October 08, 2015

Is Our Diet Healthy if it Threatens the Planet? Environmental Sustainability and the Dietary Guidelines for Americans

Posted on October 8, 2015 by Lisa Heinzerling

This week, the Obama administration passed up an opportunity to promote environmental sustainability by incorporating sustainability into the Dietary Guidelines for Americans. The Secretaries of the Departments of Agriculture and Health and Human Services, Tom Vilsack and Sylvia Burwell, announced in a blog post that they would not follow the recommendation of their scientific advisory committee by incorporating environmental sustainability into the dietary guidelines. Their decision is unfortunate, and reflects a crabbed understanding of their authority under the law.

Experts on food systems have long drawn a connection between a healthy environment and food security. The representatives of the 185 countries present at the first-ever World Food Summit in 1996, for example, observed the links between food insecurity and environmental problems such as the loss of biodiversity, desertification, overfishing, degradation of land, forests, water, and watersheds, and ecological changes brought on by global warming. A substantial impetus behind the contemporary food movement is the conviction that our food system, and the security of the food supply it creates, is only as stable as the environment from which it comes. Even the Pope is onto the intimate connection between food security and the environment: the 2015 papal encyclical on the environment and poverty, Laudato Si’, emphasizes the importance of a healthy environment to a secure food system. As Wendell Berry, the great agrarian and essayist, has put it, “What is good for the water is good for the ground, what is good for the ground is good for the plants, what is good for the plants is good for animals, what is good for animals is good for people, what is good for people is good for the air, what is good for the air is good for the water. And vice versa.”

Federal agencies in the United States have increasingly been urged to recognize the relationship between a healthy environment and secure food. A recent entry in this field is the 2015 recommendation from a scientific advisory committee to the Department of Agriculture (USDA) and the Department of Health and Human Services (HHS), urging that these agencies revise the Dietary Guidelines for Americans to take into account the environmental consequences of industrial agriculture and their implications for future food security. 
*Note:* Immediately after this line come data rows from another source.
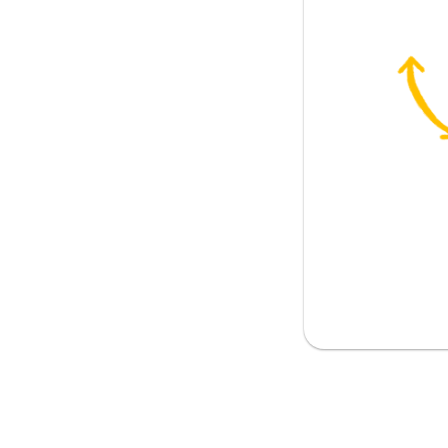
issue
rk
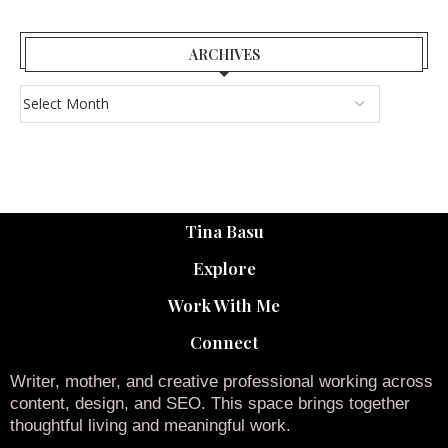
ARCHIVES
Tina Basu
Explore
Work With Me
Connect
Writer, mother, and creative professional working across
content, design, and SEO. This space brings together
thoughtful living and meaningful work.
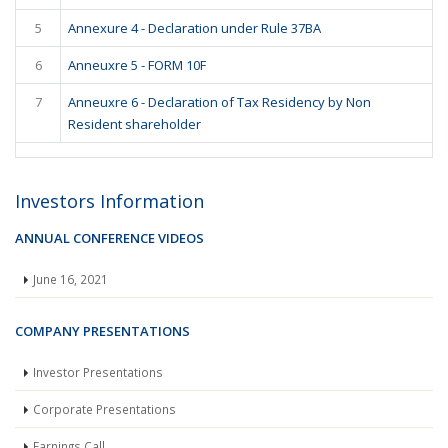
5
Annexure 4 - Declaration under Rule 37BA
6
Anneuxre 5 - FORM 10F
7
Anneuxre 6 - Declaration of Tax Residency by Non
Resident shareholder
Investors Information
ANNUAL CONFERENCE VIDEOS
June 16, 2021
COMPANY PRESENTATIONS
Investor Presentations
Corporate Presentations
Earnings Call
The Dietary Guidelines for Americans are, as USDA and HHS have described them, “intended to be used in developing educational materials and aiding policymakers in designing and carrying out nutrition-related programs, including Federal nutrition assistance and education programs,” and they “also serve as the basis for nutrition messages and consumer materials developed by nutrition educators and health professionals for the general public and specific audiences, such as children.” Previous iterations of the Dietary Guidelines for Americans have contained recommendations on intake of fat, sodium, alcoholic beverages, physical activity, and more. The influence of the Guidelines on food assistance programs and educational initiatives has long made them a focal point for political and scientific controversy.
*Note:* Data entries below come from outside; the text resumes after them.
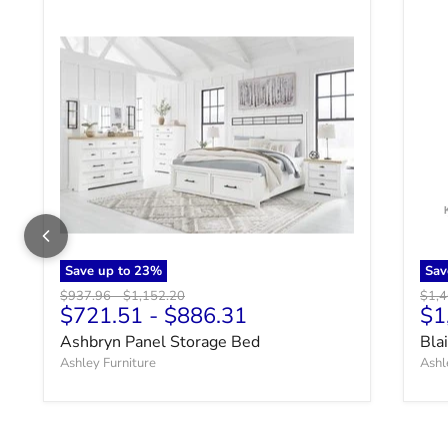
Save up to
23
%
Sav
Original price
Original price
Origi
$937.96
-
$1,152.20
$1,
$721.51
-
$886.31
$1
Ashbryn Panel Storage Bed
Bla
Ashley Furniture
Ashl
The statutory basis for the Dietary Guidelines for Americans is the National Nutrition Monitoring and Related Research Act of 1990. The Nutrition Monitoring Act requires the Secretaries of Agriculture and Health and Human Services to “publish a report entitled ‘Dietary Guidelines for Americans'” every five years. This report is to contain “nutritional and dietary information and guidelines for the general public.” The information and guidelines must be “be based on the preponderance of the scientific and medical knowledge which is current at the time the report is prepared.” 

Information and guidelines concerning the environmental sustainability of our present diet are assuredly “dietary information and guidelines for the general public.” The exhaustive report prepared by the scientific advisory committee, reflecting current evidence on the link between dietary choices and environmental sustainability, certainly reflects “the preponderance of the scientific … knowledge which is current” at this time. The secretaries of USDA and HHS would have been well within their range of legal discretion in deciding that environmental sustainability – no less than advice on alcohol consumption or physical activity – should be considered in developing food assistance packages and educational programming for Americans. Indeed, given the huge contribution of agriculture to climate change, incorporating environmental sustainability into the dietary guidelines could well have become an important feature of the Obama administration’s legacy on climate change – if the secretaries of USDA and HHS had had the vision and will to make it so.